>> BEGIN Selection
Cross-Dataset Validation¶

Validate foreign key relationships, reconcile datasets, and detect distribution drift between data sources.

Foreign Key Checks¶

from duckguard import connect

orders = connect("orders.csv")
customers = connect("customers.csv")

# All customer_ids must exist in customers table
result = orders.customer_id.exists_in(customers.customer_id)

# FK with null handling
result = orders.customer_id.references(customers.customer_id, allow_nulls=True)

Finding Orphans¶

orphans = orders.customer_id.find_orphans(customers.customer_id)
print(f"Invalid IDs: {orphans}")
# ['CUST-999', 'CUST-deleted']

Value Set Comparison¶

# Check if two columns share the same distinct values
result = orders.status.matches_values(lookup.code)

Row Count Comparison¶

# With tolerance (allows ±10 rows)
result = orders.row_count_matches(backup, tolerance=10)

Reconciliation¶

Full row-by-row comparison between two datasets:

source = connect("orders_source.parquet")
target = connect("orders_migrated.parquet")

recon = source.reconcile(
    target,
    key_columns=["order_id"],
    compare_columns=["amount", "status", "customer_id"],
)
>> END Selection
§ **Objectives**:
[A] In the cross-dataset validation guide, which argument lets a foreign key check accept null values?
[B] Return the part of the cross-dataset validation guide that opens with the words containing "# Check if two" and closes with "result = orders.row_count_matches(backup, tolerance=10)".
[C] Resume the cross-dataset validation guide from where it stops.
You won't need the rows that come after the cross-dataset validation guide.
>> BEGIN Excerpted records
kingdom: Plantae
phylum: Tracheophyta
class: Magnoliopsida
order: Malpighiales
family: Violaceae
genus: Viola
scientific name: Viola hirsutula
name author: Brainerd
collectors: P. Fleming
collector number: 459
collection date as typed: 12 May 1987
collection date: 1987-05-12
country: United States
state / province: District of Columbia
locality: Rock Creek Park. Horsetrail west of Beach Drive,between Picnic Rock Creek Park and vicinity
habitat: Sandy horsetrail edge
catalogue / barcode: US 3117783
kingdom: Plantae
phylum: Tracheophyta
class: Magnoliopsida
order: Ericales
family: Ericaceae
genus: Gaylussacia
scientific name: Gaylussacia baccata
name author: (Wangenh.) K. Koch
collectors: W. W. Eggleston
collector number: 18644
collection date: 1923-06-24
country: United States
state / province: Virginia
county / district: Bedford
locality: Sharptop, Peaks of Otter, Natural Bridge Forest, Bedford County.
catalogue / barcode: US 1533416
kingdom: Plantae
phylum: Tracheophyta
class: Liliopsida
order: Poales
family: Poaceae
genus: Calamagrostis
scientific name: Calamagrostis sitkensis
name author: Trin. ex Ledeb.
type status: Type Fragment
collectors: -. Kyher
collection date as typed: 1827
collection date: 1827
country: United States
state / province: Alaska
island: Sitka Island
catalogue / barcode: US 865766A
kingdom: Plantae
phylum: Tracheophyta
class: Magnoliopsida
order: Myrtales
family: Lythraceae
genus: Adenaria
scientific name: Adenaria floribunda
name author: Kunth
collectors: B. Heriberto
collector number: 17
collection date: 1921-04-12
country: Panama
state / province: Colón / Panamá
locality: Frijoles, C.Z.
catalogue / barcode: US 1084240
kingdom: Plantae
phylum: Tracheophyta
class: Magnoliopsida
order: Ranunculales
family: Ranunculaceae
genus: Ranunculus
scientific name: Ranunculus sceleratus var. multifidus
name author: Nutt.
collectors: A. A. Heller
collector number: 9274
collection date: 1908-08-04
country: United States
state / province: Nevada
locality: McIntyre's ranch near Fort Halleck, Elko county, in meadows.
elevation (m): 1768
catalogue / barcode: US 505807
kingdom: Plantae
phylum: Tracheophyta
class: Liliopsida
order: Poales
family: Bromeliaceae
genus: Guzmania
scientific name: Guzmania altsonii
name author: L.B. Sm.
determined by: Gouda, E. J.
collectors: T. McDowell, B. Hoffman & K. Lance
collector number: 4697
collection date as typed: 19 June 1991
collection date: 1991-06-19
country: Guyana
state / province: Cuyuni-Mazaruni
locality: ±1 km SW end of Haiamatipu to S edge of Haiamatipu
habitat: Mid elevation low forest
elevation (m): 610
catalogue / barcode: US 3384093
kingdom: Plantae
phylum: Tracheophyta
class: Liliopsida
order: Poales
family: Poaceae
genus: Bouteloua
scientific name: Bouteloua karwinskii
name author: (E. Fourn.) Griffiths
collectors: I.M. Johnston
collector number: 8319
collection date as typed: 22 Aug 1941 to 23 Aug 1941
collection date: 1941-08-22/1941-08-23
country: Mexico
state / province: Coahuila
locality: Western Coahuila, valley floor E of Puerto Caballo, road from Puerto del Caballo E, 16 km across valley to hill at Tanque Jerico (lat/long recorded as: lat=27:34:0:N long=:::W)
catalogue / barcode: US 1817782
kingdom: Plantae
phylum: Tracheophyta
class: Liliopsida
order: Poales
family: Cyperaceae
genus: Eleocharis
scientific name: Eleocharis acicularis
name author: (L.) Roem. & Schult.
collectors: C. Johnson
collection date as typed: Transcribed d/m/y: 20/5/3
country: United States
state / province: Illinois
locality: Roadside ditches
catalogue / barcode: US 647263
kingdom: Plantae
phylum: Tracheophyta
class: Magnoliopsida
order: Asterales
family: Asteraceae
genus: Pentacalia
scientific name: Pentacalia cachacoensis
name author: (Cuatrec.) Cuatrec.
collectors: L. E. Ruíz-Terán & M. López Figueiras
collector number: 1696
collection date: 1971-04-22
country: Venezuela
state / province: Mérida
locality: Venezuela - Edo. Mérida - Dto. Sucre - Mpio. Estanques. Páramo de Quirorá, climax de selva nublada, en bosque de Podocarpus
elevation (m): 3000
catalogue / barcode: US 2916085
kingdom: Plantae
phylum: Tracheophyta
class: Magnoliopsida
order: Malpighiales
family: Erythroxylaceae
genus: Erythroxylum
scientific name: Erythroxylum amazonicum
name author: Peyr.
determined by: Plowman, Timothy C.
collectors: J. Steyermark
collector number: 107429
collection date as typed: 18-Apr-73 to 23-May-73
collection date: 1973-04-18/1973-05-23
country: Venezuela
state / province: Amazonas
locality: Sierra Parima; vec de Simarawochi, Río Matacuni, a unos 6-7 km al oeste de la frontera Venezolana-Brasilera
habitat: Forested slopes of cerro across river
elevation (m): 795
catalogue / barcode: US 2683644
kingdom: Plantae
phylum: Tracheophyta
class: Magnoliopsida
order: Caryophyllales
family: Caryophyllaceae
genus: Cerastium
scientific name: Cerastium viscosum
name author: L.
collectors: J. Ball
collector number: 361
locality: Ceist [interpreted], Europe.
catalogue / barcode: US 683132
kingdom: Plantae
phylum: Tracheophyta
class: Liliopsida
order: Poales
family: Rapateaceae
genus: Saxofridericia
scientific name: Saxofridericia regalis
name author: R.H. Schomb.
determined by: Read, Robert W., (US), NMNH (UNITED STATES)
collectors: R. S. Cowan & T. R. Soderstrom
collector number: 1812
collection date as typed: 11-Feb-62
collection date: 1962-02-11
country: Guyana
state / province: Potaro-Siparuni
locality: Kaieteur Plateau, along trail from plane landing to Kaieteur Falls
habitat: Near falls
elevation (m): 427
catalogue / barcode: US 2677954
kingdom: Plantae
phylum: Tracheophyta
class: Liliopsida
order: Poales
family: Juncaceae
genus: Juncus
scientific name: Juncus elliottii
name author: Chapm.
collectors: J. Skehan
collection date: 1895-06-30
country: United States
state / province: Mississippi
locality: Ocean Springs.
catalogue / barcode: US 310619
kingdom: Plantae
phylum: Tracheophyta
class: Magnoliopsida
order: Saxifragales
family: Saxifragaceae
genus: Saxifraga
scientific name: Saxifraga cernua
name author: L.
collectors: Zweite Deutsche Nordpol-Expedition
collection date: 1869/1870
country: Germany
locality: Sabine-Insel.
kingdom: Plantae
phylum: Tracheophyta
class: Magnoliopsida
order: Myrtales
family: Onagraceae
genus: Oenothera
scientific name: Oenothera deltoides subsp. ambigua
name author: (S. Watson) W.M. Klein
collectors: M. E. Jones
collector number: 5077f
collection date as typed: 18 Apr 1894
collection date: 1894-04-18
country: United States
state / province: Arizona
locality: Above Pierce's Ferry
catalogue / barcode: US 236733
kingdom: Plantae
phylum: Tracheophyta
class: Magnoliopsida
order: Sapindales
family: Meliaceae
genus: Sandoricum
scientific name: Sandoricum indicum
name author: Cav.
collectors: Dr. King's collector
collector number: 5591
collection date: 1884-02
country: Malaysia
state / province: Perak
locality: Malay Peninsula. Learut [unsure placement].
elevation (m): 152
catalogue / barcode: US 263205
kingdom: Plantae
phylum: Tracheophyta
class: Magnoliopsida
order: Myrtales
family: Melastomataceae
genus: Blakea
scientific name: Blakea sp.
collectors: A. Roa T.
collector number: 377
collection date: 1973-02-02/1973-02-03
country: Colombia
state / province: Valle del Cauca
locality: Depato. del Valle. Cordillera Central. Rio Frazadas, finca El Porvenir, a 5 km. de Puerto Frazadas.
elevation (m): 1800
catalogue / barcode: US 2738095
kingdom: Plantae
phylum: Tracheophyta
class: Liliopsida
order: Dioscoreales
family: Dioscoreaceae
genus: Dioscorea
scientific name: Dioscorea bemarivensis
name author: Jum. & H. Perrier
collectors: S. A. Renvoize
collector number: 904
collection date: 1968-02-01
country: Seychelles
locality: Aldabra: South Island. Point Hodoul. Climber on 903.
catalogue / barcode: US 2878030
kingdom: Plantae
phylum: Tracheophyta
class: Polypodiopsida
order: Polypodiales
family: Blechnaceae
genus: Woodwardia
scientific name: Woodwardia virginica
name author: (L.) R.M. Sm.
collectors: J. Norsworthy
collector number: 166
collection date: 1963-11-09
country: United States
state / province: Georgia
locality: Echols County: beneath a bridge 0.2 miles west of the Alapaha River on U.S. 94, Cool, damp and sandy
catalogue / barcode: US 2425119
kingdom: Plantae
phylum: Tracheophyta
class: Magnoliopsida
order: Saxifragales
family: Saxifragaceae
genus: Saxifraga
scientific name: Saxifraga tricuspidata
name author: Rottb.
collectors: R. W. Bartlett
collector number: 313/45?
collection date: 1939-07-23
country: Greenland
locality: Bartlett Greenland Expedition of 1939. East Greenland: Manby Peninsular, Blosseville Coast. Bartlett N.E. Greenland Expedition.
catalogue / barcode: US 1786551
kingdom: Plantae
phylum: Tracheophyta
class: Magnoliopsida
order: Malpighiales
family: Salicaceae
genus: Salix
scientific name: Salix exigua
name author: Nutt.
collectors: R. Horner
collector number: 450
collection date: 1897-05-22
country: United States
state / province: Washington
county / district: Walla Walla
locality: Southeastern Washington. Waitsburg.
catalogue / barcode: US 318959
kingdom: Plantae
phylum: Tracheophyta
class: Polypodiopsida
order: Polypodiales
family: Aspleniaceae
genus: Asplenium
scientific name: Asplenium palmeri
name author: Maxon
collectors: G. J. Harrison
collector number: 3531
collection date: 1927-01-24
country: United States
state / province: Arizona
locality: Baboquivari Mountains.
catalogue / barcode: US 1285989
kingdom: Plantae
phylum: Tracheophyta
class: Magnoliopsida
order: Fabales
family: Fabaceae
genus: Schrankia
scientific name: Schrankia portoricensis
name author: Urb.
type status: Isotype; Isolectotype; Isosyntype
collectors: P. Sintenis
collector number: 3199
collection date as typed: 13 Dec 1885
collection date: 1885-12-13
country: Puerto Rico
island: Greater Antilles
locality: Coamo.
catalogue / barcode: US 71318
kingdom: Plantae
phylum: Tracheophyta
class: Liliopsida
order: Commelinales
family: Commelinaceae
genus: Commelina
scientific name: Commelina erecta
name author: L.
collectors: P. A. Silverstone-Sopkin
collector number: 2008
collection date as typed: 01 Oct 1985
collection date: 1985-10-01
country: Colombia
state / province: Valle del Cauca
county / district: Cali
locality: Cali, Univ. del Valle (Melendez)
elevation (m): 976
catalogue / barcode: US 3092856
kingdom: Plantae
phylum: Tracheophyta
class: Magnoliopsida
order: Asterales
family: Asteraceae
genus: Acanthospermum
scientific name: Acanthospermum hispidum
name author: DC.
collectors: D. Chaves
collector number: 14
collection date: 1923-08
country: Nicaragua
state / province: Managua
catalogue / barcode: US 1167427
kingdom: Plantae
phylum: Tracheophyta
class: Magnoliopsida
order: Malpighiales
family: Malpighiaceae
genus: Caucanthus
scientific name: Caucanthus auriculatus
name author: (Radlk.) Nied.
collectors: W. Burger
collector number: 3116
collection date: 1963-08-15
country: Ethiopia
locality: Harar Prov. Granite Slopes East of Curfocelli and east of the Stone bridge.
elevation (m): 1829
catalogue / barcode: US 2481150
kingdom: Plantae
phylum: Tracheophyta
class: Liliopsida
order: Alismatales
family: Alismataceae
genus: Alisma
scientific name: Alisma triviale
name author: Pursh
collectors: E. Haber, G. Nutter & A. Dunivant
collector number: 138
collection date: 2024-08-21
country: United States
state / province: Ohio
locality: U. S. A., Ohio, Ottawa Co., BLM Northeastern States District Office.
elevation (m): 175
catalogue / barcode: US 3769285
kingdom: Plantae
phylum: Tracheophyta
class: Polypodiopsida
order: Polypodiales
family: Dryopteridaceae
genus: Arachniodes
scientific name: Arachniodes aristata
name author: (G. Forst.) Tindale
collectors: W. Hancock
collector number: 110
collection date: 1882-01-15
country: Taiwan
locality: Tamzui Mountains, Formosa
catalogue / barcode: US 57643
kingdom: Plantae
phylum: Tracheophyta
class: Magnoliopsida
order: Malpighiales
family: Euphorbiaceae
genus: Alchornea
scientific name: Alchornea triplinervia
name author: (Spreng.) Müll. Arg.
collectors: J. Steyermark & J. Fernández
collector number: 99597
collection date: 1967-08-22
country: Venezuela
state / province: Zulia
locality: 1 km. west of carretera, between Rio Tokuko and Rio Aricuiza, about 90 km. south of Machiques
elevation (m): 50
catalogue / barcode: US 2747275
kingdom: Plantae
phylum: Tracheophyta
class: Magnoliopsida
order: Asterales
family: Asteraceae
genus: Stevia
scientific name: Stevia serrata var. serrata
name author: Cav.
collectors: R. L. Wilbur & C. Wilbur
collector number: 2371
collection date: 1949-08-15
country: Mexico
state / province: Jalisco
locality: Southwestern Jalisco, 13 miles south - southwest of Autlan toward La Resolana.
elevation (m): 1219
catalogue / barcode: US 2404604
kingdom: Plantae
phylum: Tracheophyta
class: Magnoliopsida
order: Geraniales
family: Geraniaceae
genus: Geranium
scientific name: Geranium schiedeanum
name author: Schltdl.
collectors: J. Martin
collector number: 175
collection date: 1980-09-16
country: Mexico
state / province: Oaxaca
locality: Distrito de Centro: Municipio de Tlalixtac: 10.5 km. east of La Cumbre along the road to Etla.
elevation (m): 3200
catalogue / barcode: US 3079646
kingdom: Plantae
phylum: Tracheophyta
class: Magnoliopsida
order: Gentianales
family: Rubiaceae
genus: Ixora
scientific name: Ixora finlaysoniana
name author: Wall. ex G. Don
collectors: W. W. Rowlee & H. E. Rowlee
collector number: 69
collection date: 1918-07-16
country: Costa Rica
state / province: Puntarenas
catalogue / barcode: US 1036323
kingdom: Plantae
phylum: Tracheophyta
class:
>> END Excerpted records
§ **Solved tasks**:
[A] allow_nulls=True, passed to the references method.

[B]
# Check if two columns share the same distinct values
result = orders.status.matches_values(lookup.code)

Row Count Comparison¶

# With tolerance (allows ±10 rows)
result = orders.row_count_matches(backup, tolerance=10)

[C]
print(recon.match_percentage)    # 95.5
print(recon.missing_in_target)   # 3
print(recon.extra_in_target)     # 1
print(recon.value_mismatches)    # {'amount': 5, 'status': 2}
print(recon.summary())

Use cases:

Validating data migrations
Comparing source vs. warehouse
Verifying ETL transformations

Distribution Drift Detection¶

Detect statistical drift between a baseline and current data using the Kolmogorov-Smirnov test:

baseline = connect("orders_jan.parquet")
current = connect("orders_feb.parquet")

drift = current.amount.detect_drift(baseline.amount)

print(drift.is_drifted)    # True/False
print(drift.p_value)       # 0.0023
print(drift.statistic)     # KS statistic
print(drift.message)       # "Significant drift detected (p=0.0023)"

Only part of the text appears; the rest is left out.